Bellman certificate for maximization:
Find V and policy pi such that
V(s) = r(s,pi(s)) + beta E[V(s' | s,pi(s))]
V(s) >= r(s,a) + beta E[V(s' | s,a)] for all a.
Then pi is optimal.
Threshold proof:
Define Delta(s) = Q(s,1)-Q(s,0).
Prove Delta is increasing or decreasing in s.
Check boundary signs.
Conclude the argmax switches at most once.
Handle ties by the stated tie-breaking rule.
Finite-horizon structural induction:
Base: terminal value V_T has property P.
Step: assume V_{t+1} has P.
Show T_t preserves P, so V_t = T_t V_{t+1} has P.
Then derive policy structure from Q_t differences.

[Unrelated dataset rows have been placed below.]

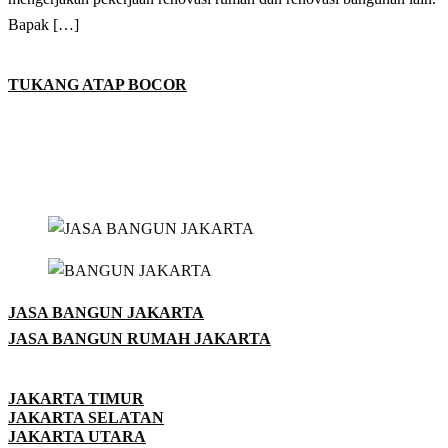
Bapak […]
TUKANG ATAP BOCOR
JASA BANGUN JAKARTA
JASA BANGUN RUMAH JAKARTA
JAKARTA TIMUR
JAKARTA SELATAN
JAKARTA UTARA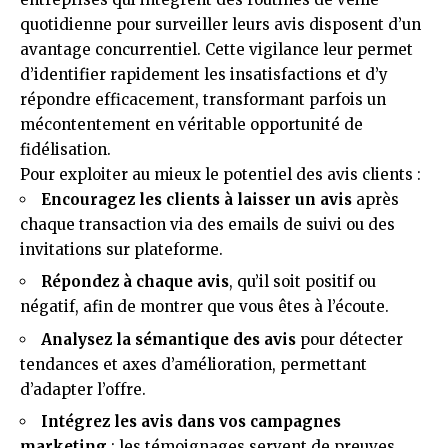
quotidienne pour surveiller leurs avis disposent d’un
avantage concurrentiel. Cette vigilance leur permet
d’identifier rapidement les insatisfactions et d’y
répondre efficacement, transformant parfois un
mécontentement en véritable opportunité de
fidélisation.
Pour exploiter au mieux le potentiel des avis clients :
Encouragez les clients à laisser un avis
après
chaque transaction via des emails de suivi ou des
invitations sur plateforme.
Répondez à chaque avis
, qu’il soit positif ou
négatif, afin de montrer que vous êtes à l’écoute.
Analysez la sémantique des avis
pour détecter
tendances et axes d’amélioration, permettant
d’adapter l’offre.
Intégrez les avis dans vos campagnes
marketing
: les témoignages servent de preuves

Average-cost verification:
Find gain g, bias h, and policy pi.
Show g + h(s) >= r(s,a) + E[h(s') | s,a] for all a.
Show equality for a = pi(s).
Check recurrence/stability/transversality.
Then pi is average-cost optimal.
Indexability route:
Add subsidy lambda for passive action.
For each lambda, characterize passive set P(lambda).
Prove P(lambda) expands monotonically in lambda.
Solve indifference equation for the index.
Verify boundary states and unreachable/tie states.
- If monotonicity fails, check transition stochastic monotonicity and increasing differences.
- If threshold proof fails, inspect whether Q-difference is nonmonotone or has multiple crossings.
- If contraction fails, check discounting, weighted norms, or monotone bounded convergence.
- If FOC proof ignores corners, switch to Bellman inequalities or KKT-style active-action cases.
- If average-cost proof is stuck, first prove stability/recurrence under the candidate policy.
- If continuous state proof is messy, discretize for counterexamples before proving the continuous theorem.